Click Here To Show Diagram Code
[go]$$Wcm24
$$ ---------------------------------------
$$ | . . . . . . . . . . . . . . . . . . . |
$$ | . . . X O . . . . . . . . . . . . . . |
$$ | . . X O . O . . O . . . . . X . . . . |
$$ | . . O X O . . . . , . . . . . , . . . |
$$ | . . . X . . . . . . . . . . . . . . . |
$$ | . . . . . . . . . . . . . . . . . . . |
$$ | . . X . . . . . . . . . . . . . . . . |
$$ | . . . . . . . . . . . . . . . . . . . |
$$ | . . . . . . . . . . . . . . . . . . . |
$$ | . . . , . . . . . , . . . . . , . . . |
$$ | . . . . . . . . . . . . . . . . . . . |
$$ | . . . b . . . . . . . . . . . . O . . |
$$ | . . . . 4 6 . . . . . . . . . X . . . |
$$ | . . . 2 3 5 . . . . . . . . . X O . . |
$$ | . . X . . . . . . . . . . . . X O . . |
$$ | . . . , 1 . . . . , . . . . . , O . . |
$$ | . . . O . . . . . a . . . . X . . . . |
$$ | . . . . . . . . . . . . . . . . . . . |
$$ | . . . . . . . . . . . . . . . . . . . |
$$ ---------------------------------------[/go]

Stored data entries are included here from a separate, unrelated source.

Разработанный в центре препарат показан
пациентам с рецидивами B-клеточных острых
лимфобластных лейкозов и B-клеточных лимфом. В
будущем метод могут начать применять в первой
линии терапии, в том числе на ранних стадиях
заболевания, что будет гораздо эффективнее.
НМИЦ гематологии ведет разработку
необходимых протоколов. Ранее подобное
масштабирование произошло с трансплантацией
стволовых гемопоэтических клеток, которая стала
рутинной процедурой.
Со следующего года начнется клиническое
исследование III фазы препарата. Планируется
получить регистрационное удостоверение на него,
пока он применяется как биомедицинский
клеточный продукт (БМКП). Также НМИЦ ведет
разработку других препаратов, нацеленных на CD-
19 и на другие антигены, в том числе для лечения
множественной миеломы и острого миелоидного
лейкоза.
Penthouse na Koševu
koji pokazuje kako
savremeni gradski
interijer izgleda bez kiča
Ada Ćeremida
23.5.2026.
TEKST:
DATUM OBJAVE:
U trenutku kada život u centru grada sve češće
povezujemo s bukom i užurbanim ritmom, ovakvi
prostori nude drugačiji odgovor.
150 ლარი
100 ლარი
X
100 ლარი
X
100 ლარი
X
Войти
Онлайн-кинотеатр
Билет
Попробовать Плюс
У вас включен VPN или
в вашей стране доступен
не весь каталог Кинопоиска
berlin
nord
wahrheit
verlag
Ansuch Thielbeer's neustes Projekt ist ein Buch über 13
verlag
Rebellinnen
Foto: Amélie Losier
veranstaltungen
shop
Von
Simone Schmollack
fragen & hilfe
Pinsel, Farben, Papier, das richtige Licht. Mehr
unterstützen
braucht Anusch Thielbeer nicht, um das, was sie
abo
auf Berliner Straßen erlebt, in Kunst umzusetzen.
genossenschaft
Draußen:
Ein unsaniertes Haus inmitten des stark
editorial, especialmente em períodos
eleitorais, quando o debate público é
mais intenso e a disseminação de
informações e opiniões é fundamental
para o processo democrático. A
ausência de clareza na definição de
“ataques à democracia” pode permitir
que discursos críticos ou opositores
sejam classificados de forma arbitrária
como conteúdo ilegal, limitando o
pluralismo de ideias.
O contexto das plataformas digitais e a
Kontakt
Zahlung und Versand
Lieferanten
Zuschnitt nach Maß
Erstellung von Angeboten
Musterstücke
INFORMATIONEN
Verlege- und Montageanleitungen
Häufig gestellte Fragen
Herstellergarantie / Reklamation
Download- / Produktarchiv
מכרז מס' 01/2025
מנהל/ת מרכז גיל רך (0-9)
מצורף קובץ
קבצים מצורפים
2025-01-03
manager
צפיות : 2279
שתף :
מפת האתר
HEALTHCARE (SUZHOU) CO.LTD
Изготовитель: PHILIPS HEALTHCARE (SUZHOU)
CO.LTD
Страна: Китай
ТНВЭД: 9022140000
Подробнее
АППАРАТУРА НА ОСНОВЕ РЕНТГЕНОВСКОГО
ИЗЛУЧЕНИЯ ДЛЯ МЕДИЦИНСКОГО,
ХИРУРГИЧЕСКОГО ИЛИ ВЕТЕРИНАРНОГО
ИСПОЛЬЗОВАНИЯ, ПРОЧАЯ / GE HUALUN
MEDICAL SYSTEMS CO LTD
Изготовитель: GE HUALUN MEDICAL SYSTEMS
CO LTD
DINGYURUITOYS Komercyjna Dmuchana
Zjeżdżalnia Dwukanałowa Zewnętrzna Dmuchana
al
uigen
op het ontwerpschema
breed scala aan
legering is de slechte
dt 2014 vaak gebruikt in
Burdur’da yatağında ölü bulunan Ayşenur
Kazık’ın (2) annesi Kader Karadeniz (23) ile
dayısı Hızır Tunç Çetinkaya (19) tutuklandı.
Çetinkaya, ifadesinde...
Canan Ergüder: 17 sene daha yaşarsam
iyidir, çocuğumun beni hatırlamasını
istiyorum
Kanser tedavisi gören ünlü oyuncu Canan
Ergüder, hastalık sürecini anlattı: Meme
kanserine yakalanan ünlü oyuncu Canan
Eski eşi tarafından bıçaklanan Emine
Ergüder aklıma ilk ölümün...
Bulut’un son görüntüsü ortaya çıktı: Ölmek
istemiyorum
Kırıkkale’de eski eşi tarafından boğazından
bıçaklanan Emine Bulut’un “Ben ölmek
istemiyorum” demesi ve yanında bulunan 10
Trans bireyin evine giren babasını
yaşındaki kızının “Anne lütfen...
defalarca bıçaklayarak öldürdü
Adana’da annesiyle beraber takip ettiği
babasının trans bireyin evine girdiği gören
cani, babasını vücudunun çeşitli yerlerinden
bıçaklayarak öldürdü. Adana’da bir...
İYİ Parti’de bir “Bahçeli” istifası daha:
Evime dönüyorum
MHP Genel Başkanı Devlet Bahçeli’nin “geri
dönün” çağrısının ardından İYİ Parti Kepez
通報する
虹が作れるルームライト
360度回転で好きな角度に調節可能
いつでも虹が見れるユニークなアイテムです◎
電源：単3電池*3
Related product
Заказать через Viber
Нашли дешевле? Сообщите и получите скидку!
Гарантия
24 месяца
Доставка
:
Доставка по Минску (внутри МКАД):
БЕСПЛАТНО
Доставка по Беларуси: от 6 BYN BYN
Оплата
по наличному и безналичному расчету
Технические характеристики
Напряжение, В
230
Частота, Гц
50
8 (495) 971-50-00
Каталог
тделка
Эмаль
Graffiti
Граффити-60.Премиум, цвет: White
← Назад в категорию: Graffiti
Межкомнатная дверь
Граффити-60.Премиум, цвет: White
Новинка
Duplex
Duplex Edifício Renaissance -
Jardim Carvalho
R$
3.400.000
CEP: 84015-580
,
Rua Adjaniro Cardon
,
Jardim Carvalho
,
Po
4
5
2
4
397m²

The commentator states that when black pushes at 29, the continuation to 37 is natural. So there's that. The commentator does not mention the different variation mentioned by Takagi Shoichi.
To speak more about this joseki, the Commentator mentions that with the ko, Black cannot ignore White 'a' otherwise White will kill with White 'b,' Black 'c,' White 'd.'

Click Here To Show Diagram Code
[go]$$Wcm30
$$ ---------------------------------------
$$ | . . . . . . . . . . . . . . . . . . . |
$$ | . . . X O . . . . . . . . . . . . . . |
$$ | . 9 X . 0 O . . O . . . . . X . . . . |
$$ | . . O X O . . . . , . . . . . , . . . |
$$ | . . . X . . . . . . . . . . . . . . . |
$$ | . . . . . . . . . . . . . . . . . . . |
$$ | . . X . . . . . . . . . . . . . . . . |
$$ | . . . . . . . . . . . . . . . . . . . |
$$ | . . . . . . . . . . . . . . . . . . . |
$$ | . . . , . . . . . , . . . . . , . . . |
$$ | . . . . . . . . . . . . . . . . . . . |
$$ | . . . . . . . . . . . . . . . . O . . |
$$ | . . 3 1 X X . . . . . . . . . X . . . |
$$ | . a . X O O . . . . . . . . . X O . . |
$$ | . d X . . . . . . . . . . . . X O . . |
$$ | . 8 . 4 O . . . . , . . . . . , O . . |
$$ | . . 2 O 7 . . . . . . . . . X . . . . |
$$ | . b c 6 5 . . . . . . . . . . . . . . |
$$ | . . . . . . . . . . . . . . . . . . . |
$$ ---------------------------------------[/go]


This is Game One of the Nijubanjo between (W) Shusaku 6-dan and (B) Sekiyama Sendaiu. Black ended up resigning. The commentary is from Invincible and was based on a commentary by Ishida Yoshio.

So, it seems like the pushing move is OK. My version of KataGo says that the Tiger's Mouth loses over 2 points. Still, the tiger's mouth seems like a safer move. So I got my take-away.